PRODUCTIVE YEAR — Former area resident Robert Viola published two books in 2020 — “The Orphan, the Abbey & the Pack” on Feb. 1 and “Revolution” in August. -- Contributed

CANAL WINCHESTER — As an unusual year comes to a close, a former area resident can nonetheless celebrate an accomplishment — the publishing of not one, but two books in 2020, both of which, he notes, “couldn’t be more different.”

Robert Viola, the son of Gene Viola of Wintersville and the late Mary Jo Viola, published “The Orphan, the Abbey & the Pack” on Feb. 1 and “Revolution” in August.
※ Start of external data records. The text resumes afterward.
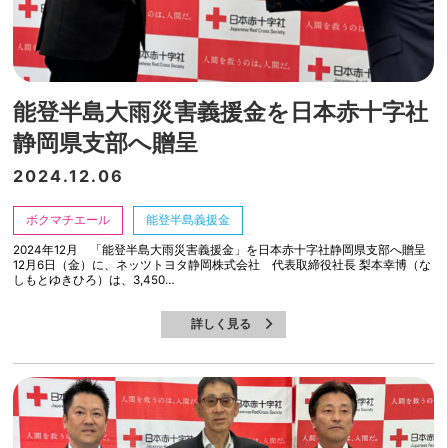
能登半島大雨災害義援金を日本赤十字社
静岡県支部へ贈呈
2024.12.06
ボクマチエール
能登半島義援金
2024年12月 「能登半島大雨災害義援金」を日本赤十字社静岡県支部へ贈呈
12月6日（金）に、ネッツトヨタ静岡株式会社 代表取締役社長 梨本幸博（な
しもとゆきひろ）は、3,450…
詳しく見る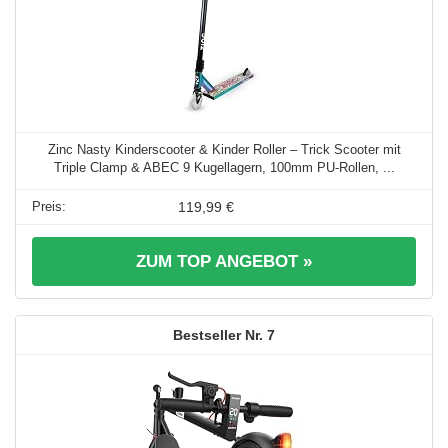
Zinc Nasty Kinderscooter & Kinder Roller – Trick Scooter mit
Triple Clamp & ABEC 9 Kugellagern, 100mm PU-Rollen, ...
119,99 €
ZUM TOP ANGEBOT »
7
The first is a young adult book, the other “a much darker tale for grown-ups only,” explained the 1993 graduate of Wintersville High School who earned a bachelor’s of English literature degree at Ohio State University.

“The Orphan, the Abbey & the Pack” was inspired by the real life monks of ancient Tibet, who kept dog packs to guard their monasteries, noted Viola, a freelance writer and stay-at-home dad. “They kept both small, terrier-sized dogs and large, mastiff-sized dogs. The small dogs would act as a ‘burglar alarm’ and alert the bigger dogs to potential thieves, and then the bigger dogs would apprehend the intruder,” he added. “I have always loved dogs and thought this would make an excellent idea for a story. It is told from the viewpoint of one of the small dogs and involves a challenge to the leader of the dog pack, a mysterious stranger and an orphan with a secret identity,” he continued, noting the title is an homage to one of his favorite childhood books, “The Lion, the Witch & the Wardrobe” by C.S. Lewis.

The inspiration for “Revolution,” meanwhile, involves the aftermath of 9/11. “The government then enacted sweeping new powers to combat the spread of terrorism, and though they were well intended, I couldn’t help wondering if they could have unintended consequences,” Viola noted. “Through the years the country became more and more divided, and so I imagined those new government powers taken to their extremes and what would happen if people decided to fight back. ‘Revolution’ is the story of a small town in modern America that does just that and attempts to secede from the United States.”

After Viola graduated from Ohio State, he moved to New York City. “I had never lived anywhere but Ohio and wanted to see other parts of the country. I also already knew that I wanted to be a writer,” he said. “Writing novels wasn’t just on my bucket list, it was my hoped-for career. In the meantime I took a job at a Barnes and Noble in Manhattan. But a few years later I had made little headway, and so, after getting married, my wife and I moved to New Orleans, where she had accepted a nursing position. We both still wanted to see more of the country, however, and so we soon moved again, this time to the San Francisco area,” he continued. “I worked various retail jobs and did some technical writing for an Internet start-up, and my wife worked as a pediatric cardiac nurse at the children’s hospital at Stanford University. We lived in the Bay Area for almost 10 years, and our first daughter was born there. But as our daughter approached school age, my wife, who also is from Ohio, and I decided to return home to raise our children near our families. We purchased a 100-year-old farmhouse on a couple acres in Canal Winchester, near Columbus, did some extensive renovations to it and have been living here happily ever since.”